きみと繋げた雪明かり
ほうかい
***
「ごめーん夜宵、また見せてもらっちゃって」
「………」
「夜宵…?」
凛子がいじめられてるかも、と聞いてから次の週。
四限の終わり、私が教科書を貸したことへのお礼を凛子は言ってくれていたけれど、私はいつものように「はいはい、次は気をつけてね」のような言葉は言えなかった。

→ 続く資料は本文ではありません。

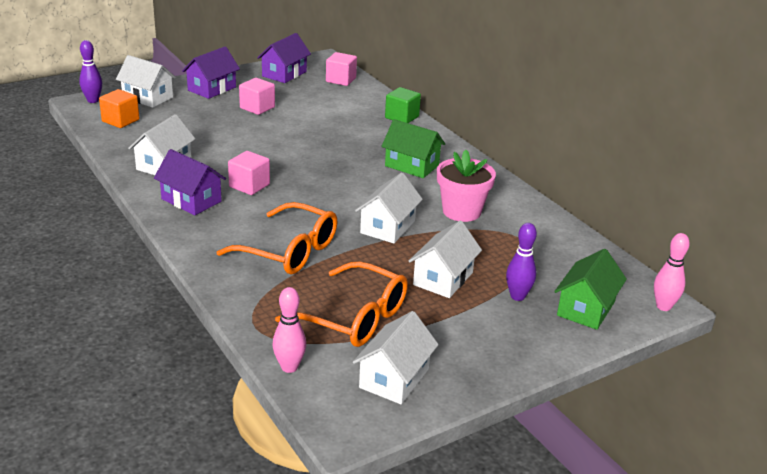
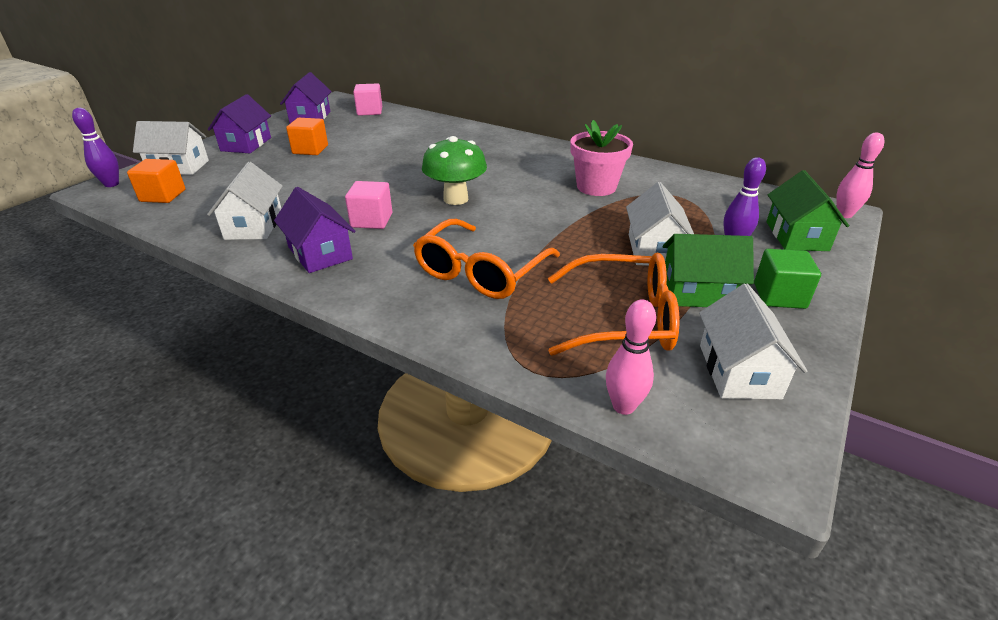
camera: 25 degrees left, 5 degrees up
(191, 200) = (320, 253): purple house -> purple house turned 45 degrees clockwise
(257, 108) = (310, 150): pink cube -> orange cube
(289, 251) = (480, 272): orange glasses -> orange glasses turned 120 degrees clockwise
(330, 187) = (455, 199): none -> green mushroom
(387, 227) = (549, 219): white house -> none
(402, 117) = (456, 127): green cube -> green cube (779, 296)
(412, 165) = (509, 162): green house -> green house (698, 292)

凛子はそのことを知っていたら。私はそのことをなにも聞かされていなかったのが悔しかった。
「なんで親友って思ってたのになにも知らなかったんだ」と悔しくて、凛子と一緒にいても表情は晴れなかったり、いつも通りに返答できない。
私が思っていたのは少しでも頼って欲しかっただけだ。
私が頼りないのは十分わかっていたけれど、凛子がそのことを全部一人で抱え込んでいるよりかはいいと思った。
「……あ、のさ、凛子」
「んー?なに?可愛い夜宵ちゃんのことはなんでも聞いてあげよう!」
いつもだったら軽い冗談で流している凛子の言葉も、今となってはなんだか辛い。
意を決して言おう。そう思って軽く呼吸をする。
「……話したいことがある。中庭に来てくれない?お昼食べ終わったら」
「………」
凛子ももしかしたら私が言いたいことを察知したのか、急に表情が固まった。